Belfast Telegraph

Game Of Thrones helped N Ireland head for busiest tourist year, says Tourism NI

Hit fantasy drama Game Of Thrones has helped place Northern Ireland on course for its busiest tourist year ever.

Tourist spend grew to more than £400 million in the first six months of the year, new statistics show.

This is 16% greater than during the same period in 2016, according to Tourism NI.

The number of tourists visiting the region has also seen a boost.

Figures from the Northern Ireland Statistics and Research Agency (NISRA) show that tourism generated 7.6 million nights, an increase of 18%, from January to June.

Tourism NI believes attractions like Game Of Thrones, Seamus Heaney, the Titanic and the Causeway helped generate more visitors from the Republic of Ireland, other parts of Europe and North America.

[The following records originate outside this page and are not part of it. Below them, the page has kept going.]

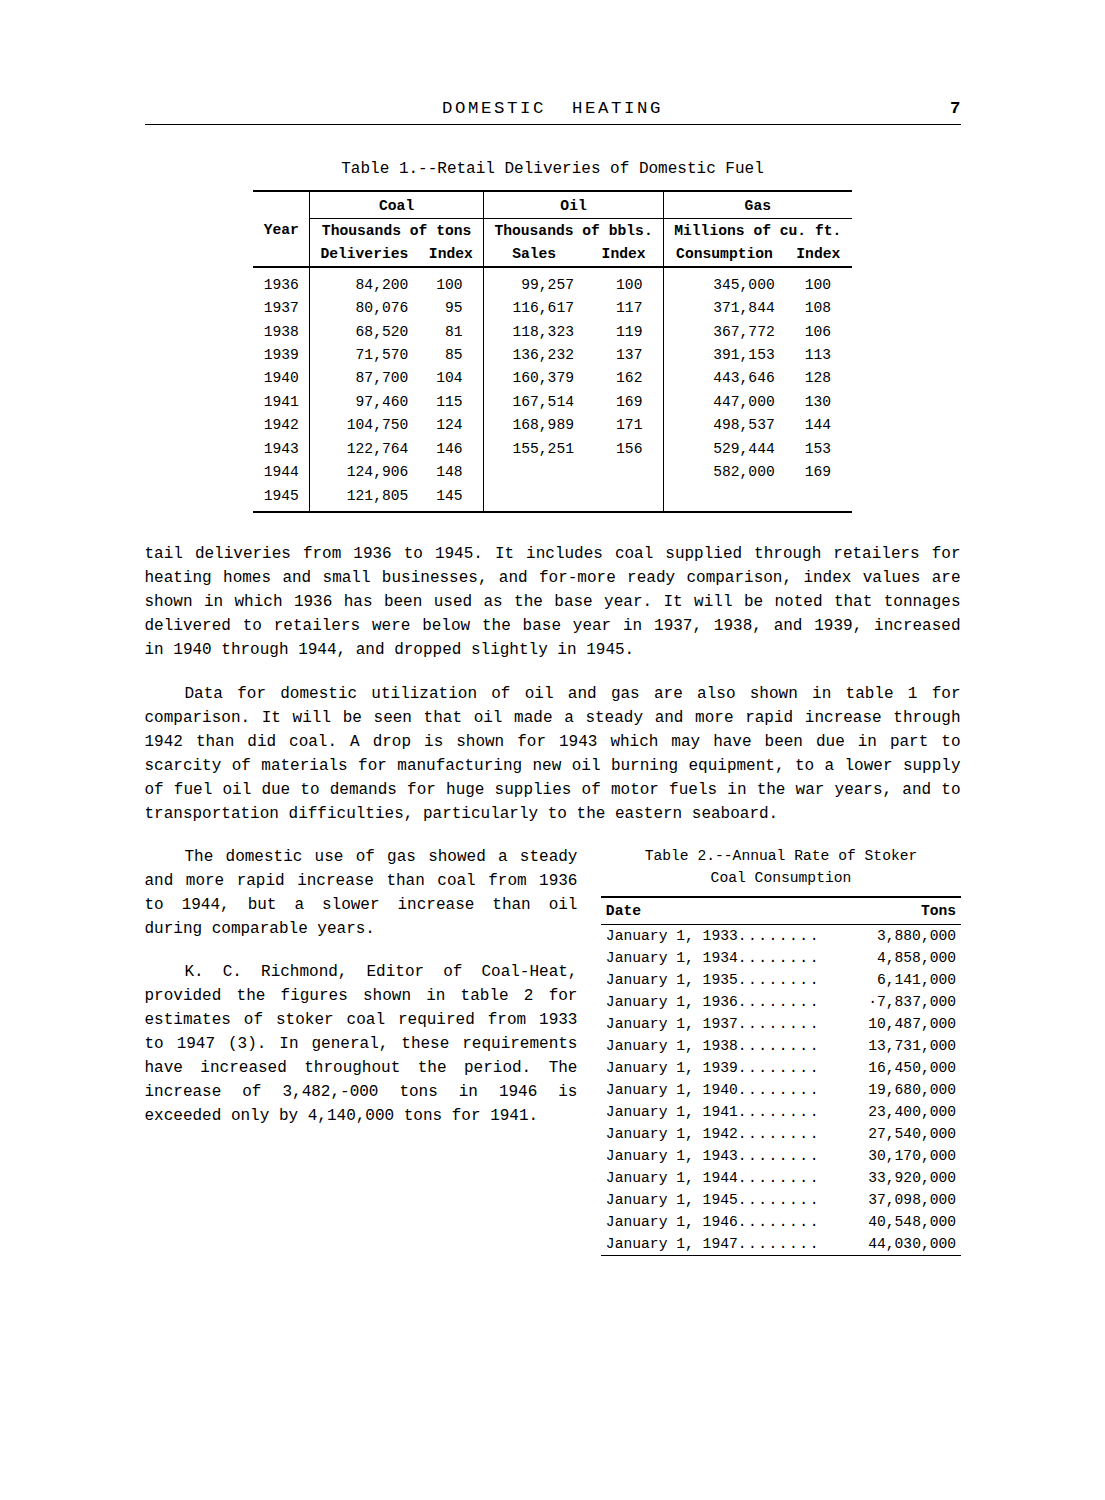DOMESTIC HEATING 7
Table 1.--Retail Deliveries of Domestic Fuel
| Year | Coal | Oil | Gas |
| --- | --- | --- | --- |
| Thousands of tons | Thousands of bbls. | Millions of cu. ft. |
| Deliveries | Index | Sales | Index | Consumption | Index |
| 1936 | 84,200 | 100 | 99,257 | 100 | 345,000 | 100 |
| 1937 | 80,076 | 95 | 116,617 | 117 | 371,844 | 108 |
| 1938 | 68,520 | 81 | 118,323 | 119 | 367,772 | 106 |
| 1939 | 71,570 | 85 | 136,232 | 137 | 391,153 | 113 |
| 1940 | 87,700 | 104 | 160,379 | 162 | 443,646 | 128 |
| 1941 | 97,460 | 115 | 167,514 | 169 | 447,000 | 130 |
| 1942 | 104,750 | 124 | 168,989 | 171 | 498,537 | 144 |
| 1943 | 122,764 | 146 | 155,251 | 156 | 529,444 | 153 |
| 1944 | 124,906 | 148 | | | 582,000 | 169 |
| 1945 | 121,805 | 145 | | | | |
tail deliveries from 1936 to 1945. It includes coal supplied through retailers for heating homes and small businesses, and for‑more ready comparison, index values are shown in which 1936 has been used as the base year. It will be noted that tonnages delivered to retailers were below the base year in 1937, 1938, and 1939, increased in 1940 through 1944, and dropped slightly in 1945.
Data for domestic utilization of oil and gas are also shown in table 1 for comparison. It will be seen that oil made a steady and more rapid increase through 1942 than did coal. A drop is shown for 1943 which may have been due in part to scarcity of materials for manufacturing new oil burning equipment, to a lower supply of fuel oil due to demands for huge supplies of motor fuels in the war years, and to transportation difficulties, particularly to the eastern seaboard.
The domestic use of gas showed a steady and more rapid increase than coal from 1936 to 1944, but a slower increase than oil during comparable years.
K. C. Richmond, Editor of Coal-Heat, provided the figures shown in table 2 for estimates of stoker coal required from 1933 to 1947 (3). In general, these requirements have increased throughout the period. The increase of 3,482,-000 tons in 1946 is exceeded only by 4,140,000 tons for 1941.
Table 2.--Annual Rate of Stoker Coal Consumption
| Date | Tons |
| --- | --- |
| January 1, 1933 ........ | 3,880,000 |
| January 1, 1934 ........ | 4,858,000 |
| January 1, 1935 ........ | 6,141,000 |
| January 1, 1936 ........ | ·7,837,000 |
| January 1, 1937 ........ | 10,487,000 |
| January 1, 1938 ........ | 13,731,000 |
| January 1, 1939 ........ | 16,450,000 |
| January 1, 1940 ........ | 19,680,000 |
| January 1, 1941 ........ | 23,400,000 |
| January 1, 1942 ........ | 27,540,000 |
| January 1, 1943 ........ | 30,170,000 |
| January 1, 1944 ........ | 33,920,000 |
| January 1, 1945 ........ | 37,098,000 |
| January 1, 1946 ........ | 40,548,000 |
| January 1, 1947 ........ | 44,030,000 |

Tourism NI chief executive John McGrillen said the region is on course for its busiest year ever and to reach an annual revenue of £1 billion by the end of the decade.

He added: "Some £2.3 million was spent by those taking overnight trips in Northern Ireland every day during the first six months of 2017.

"In addition to the domestic and Republic of Ireland markets, growth is apparent across Europe, North America and further afield, with a 15% increase in visitors from overseas availing of the increased air capacity into Northern Ireland driving both business and holiday trips."

Mr McGrillen said the positive growth was supported by "an intensive burst of partnership marketing initiatives in the Republic of Ireland highlighting both well-established and new tourism offerings from Titanic and the Causeway to Seamus Heaney HomePlace and the Game Of Thrones tapestry (in the Ulster Museum), alongside high-impact campaigns in key markets across the globe by Tourism Ireland."

NISRA's January to August 2017 occupancy and sales figures for hotels show continued growth with summer 2017 on a par with the strong performance in 2016, Mr McGrillen claimed.

"Tourism NI's industry barometer indicates positive sentiment for the remainder of the year," he added.